Извлечённый текст =
........
Однажды комиссар "Усыскина" предложил пойти вместе с ним и двумя матросами по обстреливаемому немцами волжскому льду, чтобы передать письма, водку, еду повкуснее нашим морякам, установившим свой НП на чердаке одного из сталинградских полусгоревших домов на улице, занятой немцами. Комиссар мне только предложил, не приказал, он не был моим прямым начальником, и, если бы не стыд, я бы отказался.
Другое дело Гроссман. Он подчинялся не сталинградскому военному начальству, а московской редакции. Никто на фронте не мог ему приказывать. Но он с жадностью и отвагой художника искал истину войны, искал ее на той огневой черте, где смерть выла, пела над головой. Бог охранял его, он не был ни разу ранен. Его настигла не немецкая пуля, а другое страшное оружие.
........
Фрагмент листинга =
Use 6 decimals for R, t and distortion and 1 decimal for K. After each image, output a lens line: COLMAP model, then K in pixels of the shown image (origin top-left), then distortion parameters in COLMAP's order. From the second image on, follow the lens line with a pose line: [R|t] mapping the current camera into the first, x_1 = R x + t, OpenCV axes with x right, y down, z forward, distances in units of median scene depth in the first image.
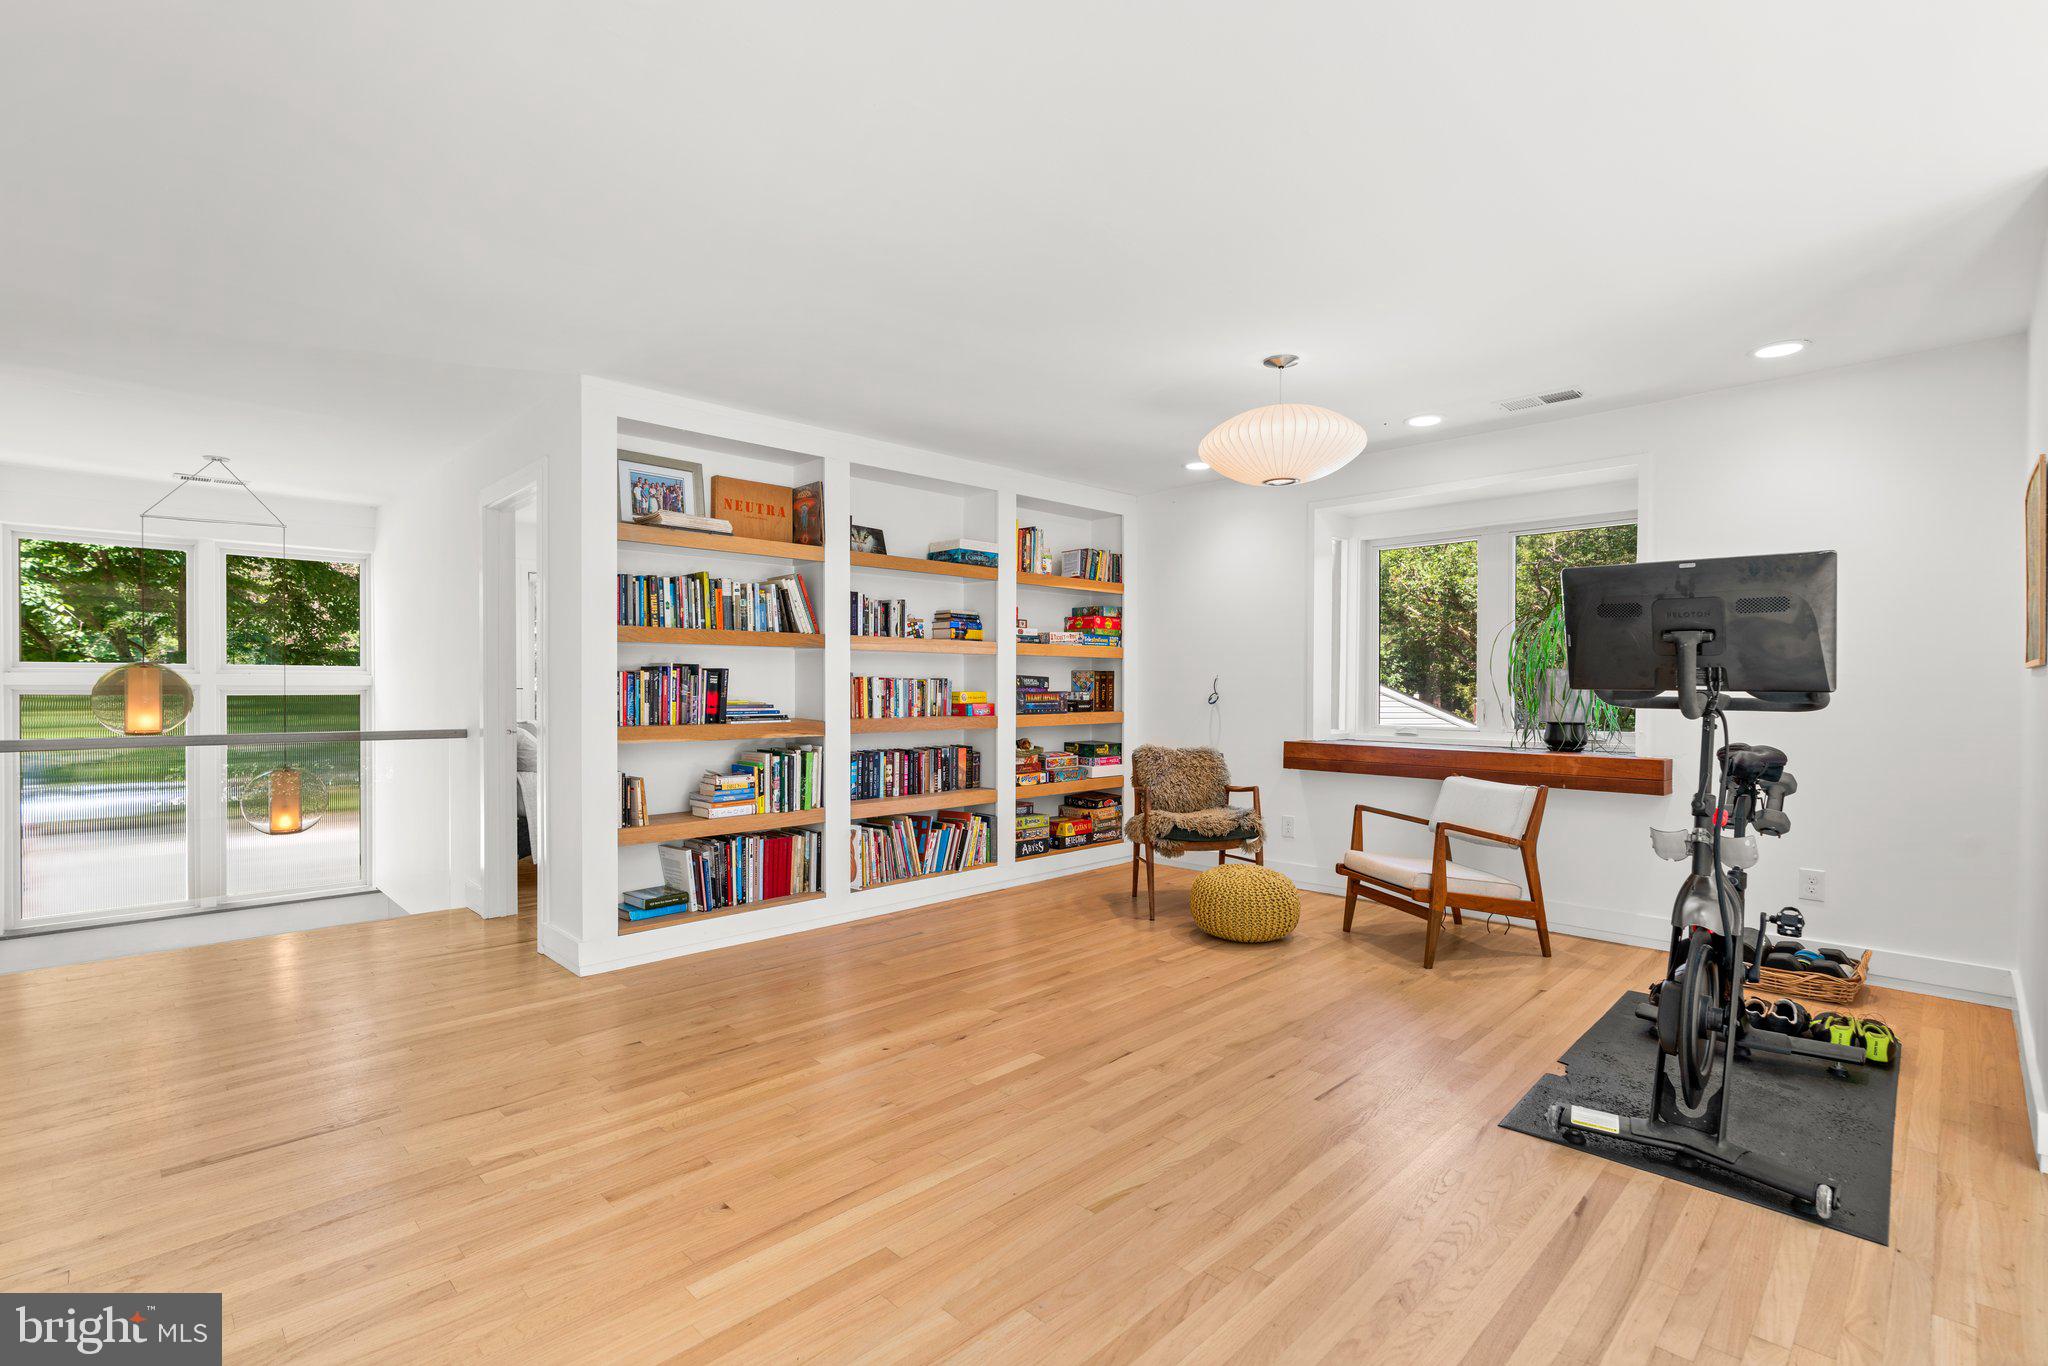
lens RADIAL K [[928.7, 0, 1019.3], [0, 928.7, 676.8], [0, 0, 1]] dist [-0.003822, 0.000606]
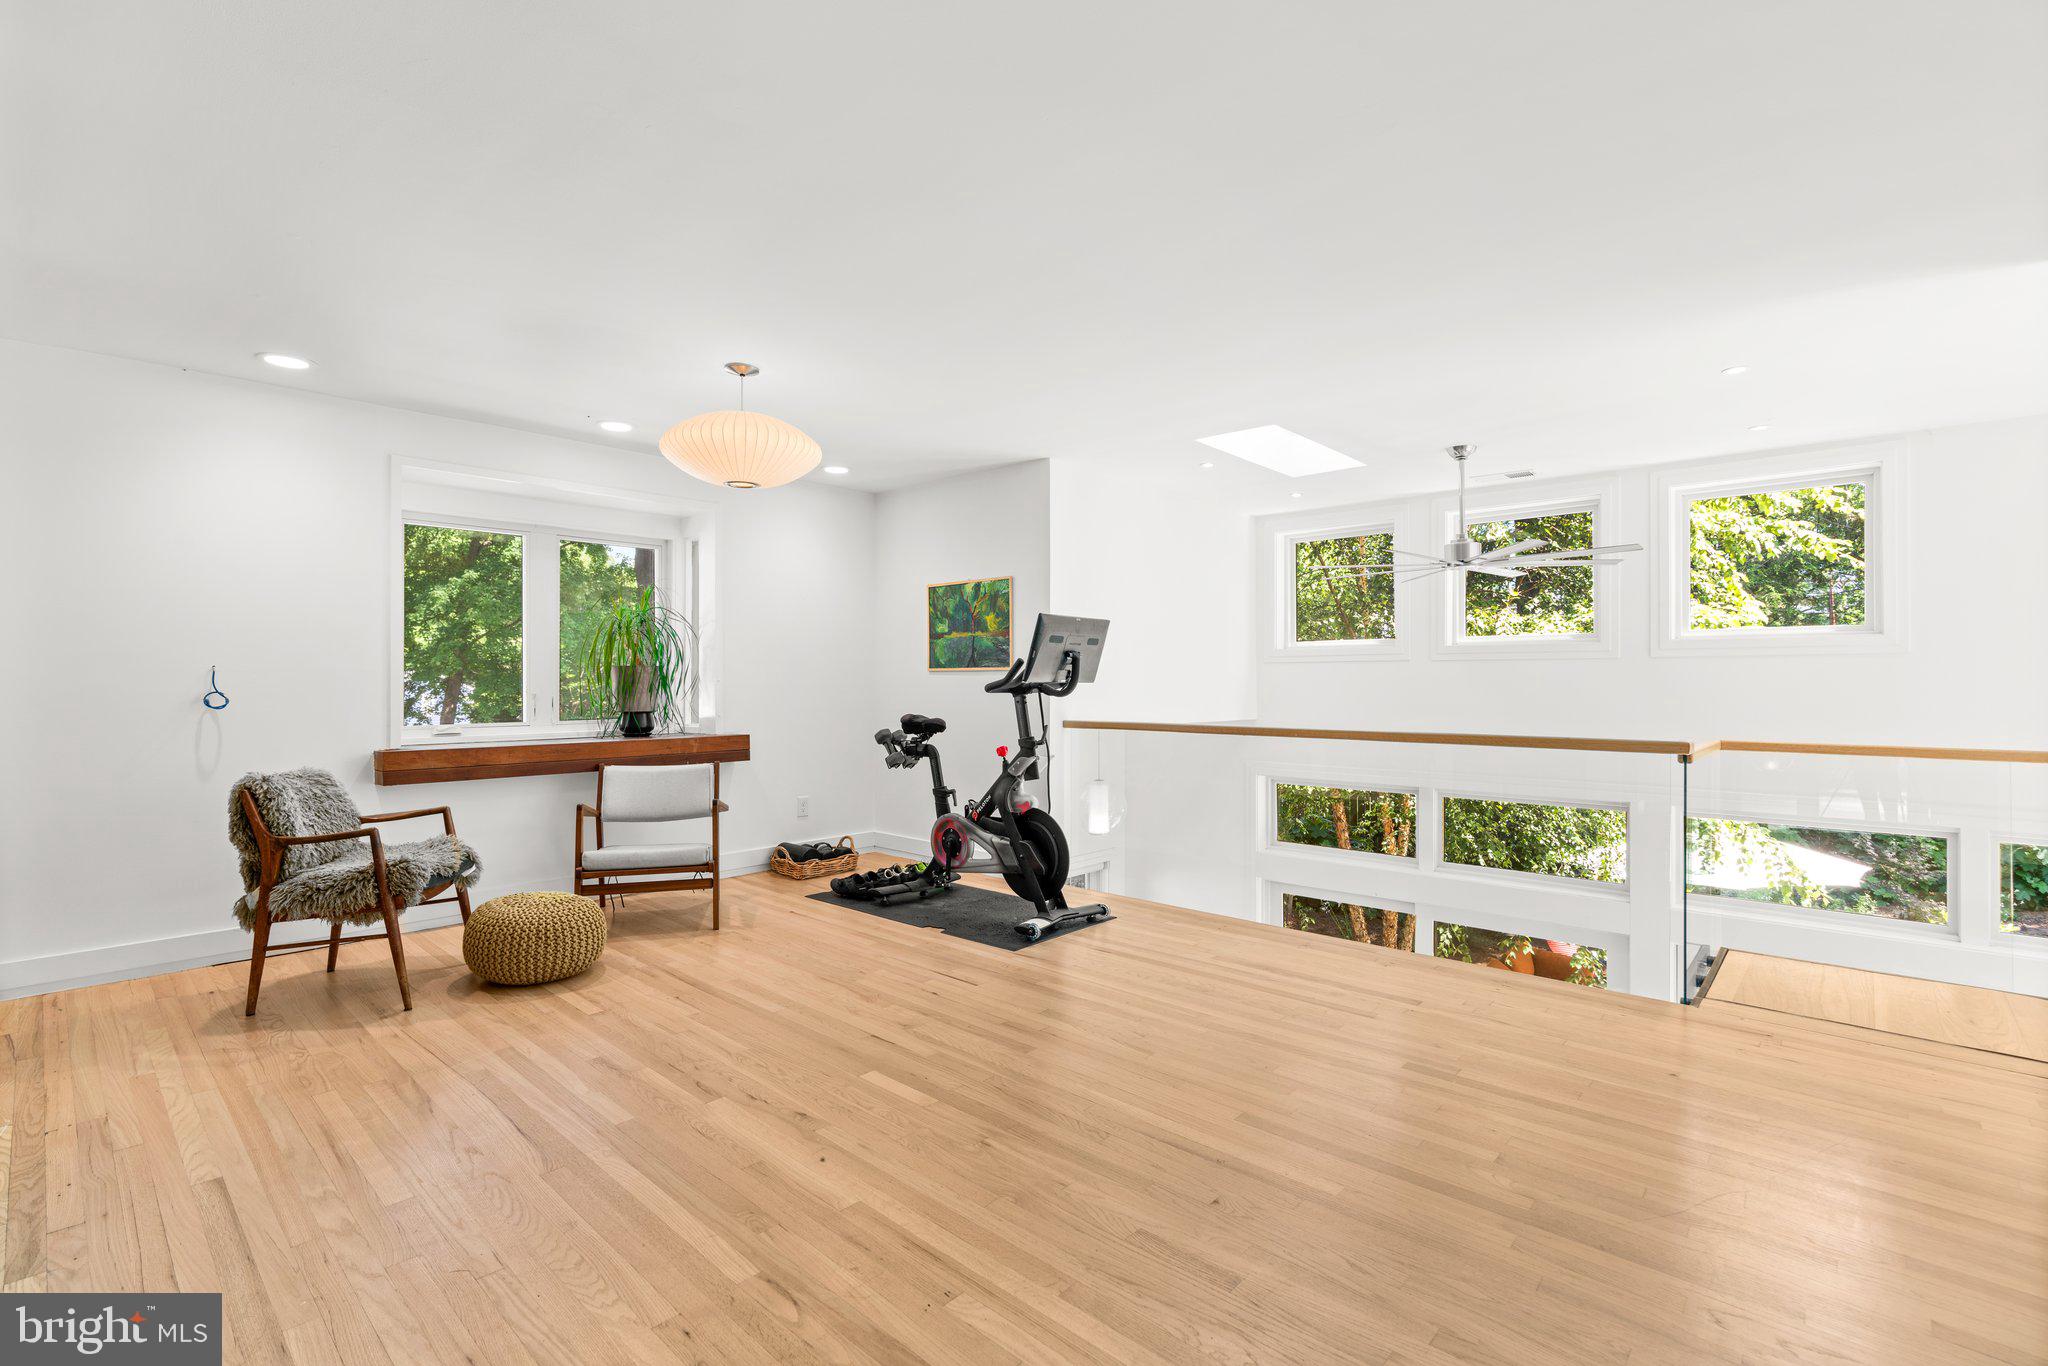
lens RADIAL K [[928.7, 0, 1019.3], [0, 928.7, 676.8], [0, 0, 1]] dist [-0.003822, 0.000606]
pose [[-0.048360, 0.002179, 0.998828, -0.729292], [-0.009555, 0.999951, -0.002644, 0.005042], [-0.998784, -0.009672, -0.048336, 0.704561]]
........
Задание A = Согласуются ли с извлечённым текстом следующие утверждения: (i) комиссар «Усыскина» приказал рассказчику идти по волжскому льду; (ii) Гроссман подчинялся московской редакции; (iii) Гроссман был ранен на фронте? Ответьте «да» или «нет» и приведите решающие слова текста в точной цитате.
Задание B = Что, согласно извлечённому тексту, нужно было передать морякам, установившим свой НП? Перечислите всё.
Задание C = Где, по извлечённому тексту, моряки установили свой НП?

Ответ A =
(i) Нет: «Комиссар мне только предложил, не приказал».
(ii) Да: «Он подчинялся не сталинградскому военному начальству, а московской редакции».
(iii) Нет: «он не был ни разу ранен».

Ответ B = Письма, водку, еду повкуснее.

Ответ C = На чердаке одного из сталинградских полусгоревших домов на улице, занятой немцами.